An order declaring that the Respondent is in contempt of the order
granted by this Honourable Court on 29 February 2016 under
case
number 20638/2013.
2.
That the Respondent be committed
to jail for a period of 12 (twelve) months for his contempt of the
order referred to in paragraph
I above, such period of imprisonment
to be suspended for a period of 5 (five) years on the following
conditions: -
2.1.
Within 5 (five) days after the
grant of this order the Respondent shall make payment to the
Applicant of the sum of R590 472.11
together with interest thereon at
the prescribed rate of interest.
2.2.
That the Respondent shall not
commit any further breach of the court order relating to the payment
of maintenance in respect of
the minor children within the period of
suspension.
3.
Alternatively to paragraph 1 and
2 above, an order that the respondent make payment to the applicant
of the sum of R590 472,11 together
with interest thereon at the
prescribed rate of interest.
4.
By the variation of paragraph 3.3
of the agreement of settlement signed by the parties in and during
February 2016 (annexure “B”
to the founding affidavit) by
the inclusion of the words, “and boarding fees” after the
words, “the cost of private
tuition fees”.
5.

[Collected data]
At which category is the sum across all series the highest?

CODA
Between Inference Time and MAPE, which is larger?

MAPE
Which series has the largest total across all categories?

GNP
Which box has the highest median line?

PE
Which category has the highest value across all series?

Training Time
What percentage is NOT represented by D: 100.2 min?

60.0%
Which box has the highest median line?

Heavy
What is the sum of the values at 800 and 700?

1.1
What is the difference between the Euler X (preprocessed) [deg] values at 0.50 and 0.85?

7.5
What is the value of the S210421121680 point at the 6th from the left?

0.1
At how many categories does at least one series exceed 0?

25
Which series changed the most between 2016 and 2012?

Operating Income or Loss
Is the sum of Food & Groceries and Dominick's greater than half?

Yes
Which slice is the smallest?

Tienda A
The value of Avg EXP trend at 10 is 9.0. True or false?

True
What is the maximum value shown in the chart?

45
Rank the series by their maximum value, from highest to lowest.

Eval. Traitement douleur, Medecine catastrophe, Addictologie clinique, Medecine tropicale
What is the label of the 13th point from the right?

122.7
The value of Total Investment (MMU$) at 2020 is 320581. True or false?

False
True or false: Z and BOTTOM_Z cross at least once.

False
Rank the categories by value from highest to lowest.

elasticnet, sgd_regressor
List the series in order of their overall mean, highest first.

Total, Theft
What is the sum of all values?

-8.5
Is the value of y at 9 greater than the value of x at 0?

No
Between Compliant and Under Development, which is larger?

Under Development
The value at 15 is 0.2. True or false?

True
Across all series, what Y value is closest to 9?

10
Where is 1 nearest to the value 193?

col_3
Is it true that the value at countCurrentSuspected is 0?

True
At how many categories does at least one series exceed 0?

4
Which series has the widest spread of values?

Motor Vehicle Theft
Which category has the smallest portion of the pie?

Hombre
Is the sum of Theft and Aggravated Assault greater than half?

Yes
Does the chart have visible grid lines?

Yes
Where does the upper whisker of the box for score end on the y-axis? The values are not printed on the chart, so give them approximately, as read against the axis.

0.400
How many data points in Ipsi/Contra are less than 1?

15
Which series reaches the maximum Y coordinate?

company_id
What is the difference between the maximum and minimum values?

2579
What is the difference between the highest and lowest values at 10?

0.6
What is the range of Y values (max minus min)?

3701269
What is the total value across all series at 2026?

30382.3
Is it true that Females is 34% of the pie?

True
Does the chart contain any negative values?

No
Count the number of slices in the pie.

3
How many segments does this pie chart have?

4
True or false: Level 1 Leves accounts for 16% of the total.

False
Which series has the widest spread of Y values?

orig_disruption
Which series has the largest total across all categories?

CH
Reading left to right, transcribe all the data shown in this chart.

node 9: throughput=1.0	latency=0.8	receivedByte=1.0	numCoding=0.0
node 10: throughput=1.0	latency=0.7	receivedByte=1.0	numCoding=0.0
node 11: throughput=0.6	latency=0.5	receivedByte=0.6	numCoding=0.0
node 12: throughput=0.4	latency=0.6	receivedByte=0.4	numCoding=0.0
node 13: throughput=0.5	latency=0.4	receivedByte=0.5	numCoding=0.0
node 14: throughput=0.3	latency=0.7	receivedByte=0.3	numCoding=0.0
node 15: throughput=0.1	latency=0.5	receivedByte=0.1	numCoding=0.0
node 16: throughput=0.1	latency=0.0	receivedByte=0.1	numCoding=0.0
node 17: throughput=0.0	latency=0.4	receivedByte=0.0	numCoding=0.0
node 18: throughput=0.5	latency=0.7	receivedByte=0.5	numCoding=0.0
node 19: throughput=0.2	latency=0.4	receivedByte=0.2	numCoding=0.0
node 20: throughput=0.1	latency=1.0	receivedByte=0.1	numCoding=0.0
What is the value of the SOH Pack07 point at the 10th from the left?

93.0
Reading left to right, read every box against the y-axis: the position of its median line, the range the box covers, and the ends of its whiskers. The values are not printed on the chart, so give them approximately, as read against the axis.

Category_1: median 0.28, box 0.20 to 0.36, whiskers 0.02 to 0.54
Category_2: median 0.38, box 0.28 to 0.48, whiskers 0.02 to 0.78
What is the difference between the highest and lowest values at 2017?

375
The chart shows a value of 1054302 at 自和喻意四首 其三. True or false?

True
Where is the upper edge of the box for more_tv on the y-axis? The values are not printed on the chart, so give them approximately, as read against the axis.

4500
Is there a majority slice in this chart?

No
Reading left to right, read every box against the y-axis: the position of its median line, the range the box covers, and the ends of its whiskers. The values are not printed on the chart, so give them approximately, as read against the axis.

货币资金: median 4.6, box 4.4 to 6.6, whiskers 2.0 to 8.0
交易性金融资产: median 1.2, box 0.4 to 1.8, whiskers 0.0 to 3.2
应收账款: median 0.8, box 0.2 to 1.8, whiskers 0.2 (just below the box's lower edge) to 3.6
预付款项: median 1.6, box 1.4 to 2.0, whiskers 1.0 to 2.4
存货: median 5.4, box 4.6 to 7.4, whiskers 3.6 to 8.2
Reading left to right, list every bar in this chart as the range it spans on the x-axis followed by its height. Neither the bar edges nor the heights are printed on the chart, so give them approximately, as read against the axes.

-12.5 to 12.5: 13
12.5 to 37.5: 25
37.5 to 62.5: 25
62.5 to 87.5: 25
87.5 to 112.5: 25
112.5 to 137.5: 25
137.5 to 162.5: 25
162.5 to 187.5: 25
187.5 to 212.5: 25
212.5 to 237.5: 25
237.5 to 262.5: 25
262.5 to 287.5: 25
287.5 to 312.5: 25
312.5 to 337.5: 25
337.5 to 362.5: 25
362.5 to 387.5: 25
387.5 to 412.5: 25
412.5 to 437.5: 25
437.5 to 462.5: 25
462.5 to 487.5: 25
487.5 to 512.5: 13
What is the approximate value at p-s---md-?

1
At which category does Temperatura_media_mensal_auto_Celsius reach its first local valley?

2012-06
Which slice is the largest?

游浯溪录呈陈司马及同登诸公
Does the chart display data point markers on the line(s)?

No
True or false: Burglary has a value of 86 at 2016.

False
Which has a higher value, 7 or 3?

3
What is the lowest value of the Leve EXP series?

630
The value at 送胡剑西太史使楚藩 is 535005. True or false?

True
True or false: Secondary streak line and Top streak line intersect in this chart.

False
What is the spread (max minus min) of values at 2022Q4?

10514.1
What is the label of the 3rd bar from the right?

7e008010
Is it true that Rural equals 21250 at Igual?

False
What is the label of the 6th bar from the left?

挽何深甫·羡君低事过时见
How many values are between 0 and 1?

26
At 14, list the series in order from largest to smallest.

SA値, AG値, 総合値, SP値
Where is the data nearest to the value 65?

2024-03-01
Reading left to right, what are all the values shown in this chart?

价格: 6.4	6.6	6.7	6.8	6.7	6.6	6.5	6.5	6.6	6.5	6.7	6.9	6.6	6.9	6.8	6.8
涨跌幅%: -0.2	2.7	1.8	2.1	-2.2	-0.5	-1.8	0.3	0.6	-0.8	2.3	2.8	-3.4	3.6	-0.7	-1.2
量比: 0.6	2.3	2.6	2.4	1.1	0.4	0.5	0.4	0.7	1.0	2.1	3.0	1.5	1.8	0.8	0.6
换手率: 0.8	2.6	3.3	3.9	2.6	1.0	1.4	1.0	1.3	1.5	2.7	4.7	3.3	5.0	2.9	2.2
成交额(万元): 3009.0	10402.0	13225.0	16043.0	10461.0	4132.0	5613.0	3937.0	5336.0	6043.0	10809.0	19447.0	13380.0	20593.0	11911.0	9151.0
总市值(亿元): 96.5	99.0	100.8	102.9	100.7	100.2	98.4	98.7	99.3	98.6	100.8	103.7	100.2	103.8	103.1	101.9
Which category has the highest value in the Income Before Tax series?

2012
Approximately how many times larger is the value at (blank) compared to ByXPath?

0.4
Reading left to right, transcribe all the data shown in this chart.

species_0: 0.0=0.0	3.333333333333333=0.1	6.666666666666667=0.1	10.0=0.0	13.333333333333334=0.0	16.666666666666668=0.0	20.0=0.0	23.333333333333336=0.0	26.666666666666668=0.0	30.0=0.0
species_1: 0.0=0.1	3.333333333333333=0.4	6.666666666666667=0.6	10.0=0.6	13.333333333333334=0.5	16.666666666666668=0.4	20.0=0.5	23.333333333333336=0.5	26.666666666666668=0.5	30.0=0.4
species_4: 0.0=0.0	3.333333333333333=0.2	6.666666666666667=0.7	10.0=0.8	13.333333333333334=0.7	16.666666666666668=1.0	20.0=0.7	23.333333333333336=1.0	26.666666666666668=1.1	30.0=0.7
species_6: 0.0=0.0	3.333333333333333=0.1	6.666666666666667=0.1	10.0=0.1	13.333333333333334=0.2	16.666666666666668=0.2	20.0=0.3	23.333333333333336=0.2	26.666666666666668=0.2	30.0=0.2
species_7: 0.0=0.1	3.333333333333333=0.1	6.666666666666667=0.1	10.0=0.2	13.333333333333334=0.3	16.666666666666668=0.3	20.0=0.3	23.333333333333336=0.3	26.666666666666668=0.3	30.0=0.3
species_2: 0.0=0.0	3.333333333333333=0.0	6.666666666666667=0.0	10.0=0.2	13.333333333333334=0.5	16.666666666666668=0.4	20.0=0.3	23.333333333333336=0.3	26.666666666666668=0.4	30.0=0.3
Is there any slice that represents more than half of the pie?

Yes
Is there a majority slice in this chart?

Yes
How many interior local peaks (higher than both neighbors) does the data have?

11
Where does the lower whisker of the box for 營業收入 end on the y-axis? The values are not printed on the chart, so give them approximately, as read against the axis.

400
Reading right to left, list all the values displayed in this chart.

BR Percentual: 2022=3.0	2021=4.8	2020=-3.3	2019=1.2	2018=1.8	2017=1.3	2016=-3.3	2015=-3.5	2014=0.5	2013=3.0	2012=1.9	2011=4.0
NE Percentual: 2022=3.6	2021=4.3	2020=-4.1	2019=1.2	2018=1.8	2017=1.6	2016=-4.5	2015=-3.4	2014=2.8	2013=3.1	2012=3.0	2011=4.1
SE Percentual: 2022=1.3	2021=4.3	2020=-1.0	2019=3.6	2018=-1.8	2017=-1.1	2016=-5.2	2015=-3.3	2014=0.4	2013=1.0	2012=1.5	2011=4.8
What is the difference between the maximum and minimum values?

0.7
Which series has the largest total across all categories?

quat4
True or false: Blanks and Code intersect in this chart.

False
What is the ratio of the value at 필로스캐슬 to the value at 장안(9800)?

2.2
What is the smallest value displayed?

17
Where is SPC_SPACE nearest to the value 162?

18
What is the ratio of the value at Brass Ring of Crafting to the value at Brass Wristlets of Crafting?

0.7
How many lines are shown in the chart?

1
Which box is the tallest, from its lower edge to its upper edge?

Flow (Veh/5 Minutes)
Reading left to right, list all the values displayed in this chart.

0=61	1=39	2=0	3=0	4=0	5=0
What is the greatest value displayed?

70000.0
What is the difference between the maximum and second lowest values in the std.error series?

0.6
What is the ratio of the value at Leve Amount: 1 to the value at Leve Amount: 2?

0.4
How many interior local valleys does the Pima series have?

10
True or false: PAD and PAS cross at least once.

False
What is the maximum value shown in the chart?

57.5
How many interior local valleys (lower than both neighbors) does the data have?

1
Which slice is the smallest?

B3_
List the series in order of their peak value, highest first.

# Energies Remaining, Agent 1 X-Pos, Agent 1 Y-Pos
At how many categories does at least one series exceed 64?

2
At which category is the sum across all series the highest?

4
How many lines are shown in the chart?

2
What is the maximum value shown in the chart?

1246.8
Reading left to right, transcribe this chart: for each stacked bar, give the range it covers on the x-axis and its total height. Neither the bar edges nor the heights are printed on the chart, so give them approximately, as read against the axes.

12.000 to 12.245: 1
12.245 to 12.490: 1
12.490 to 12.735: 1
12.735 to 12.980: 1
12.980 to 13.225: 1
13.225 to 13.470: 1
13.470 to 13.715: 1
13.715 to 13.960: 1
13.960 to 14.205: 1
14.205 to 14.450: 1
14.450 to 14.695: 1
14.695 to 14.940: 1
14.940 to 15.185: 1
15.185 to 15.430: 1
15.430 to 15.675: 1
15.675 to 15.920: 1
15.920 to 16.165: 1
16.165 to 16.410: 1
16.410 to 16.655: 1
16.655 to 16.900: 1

● Using the information
**A.** Can you reproduce the stretch of the court order from "That the Respondent shall" through "suspension." word for word?
**B.** Which lengths of time, each given as a number with a unit, does the court order specify?
Answer from the court order alone and disregard the listing.

● Outputs by task
**A.**
That the Respondent shall not
commit any further breach of the court order relating to the payment
of maintenance in respect of
the minor children within the period of
suspension.

**B.**
- 12 (twelve) months
- 5 (five) years
- 5 (five) days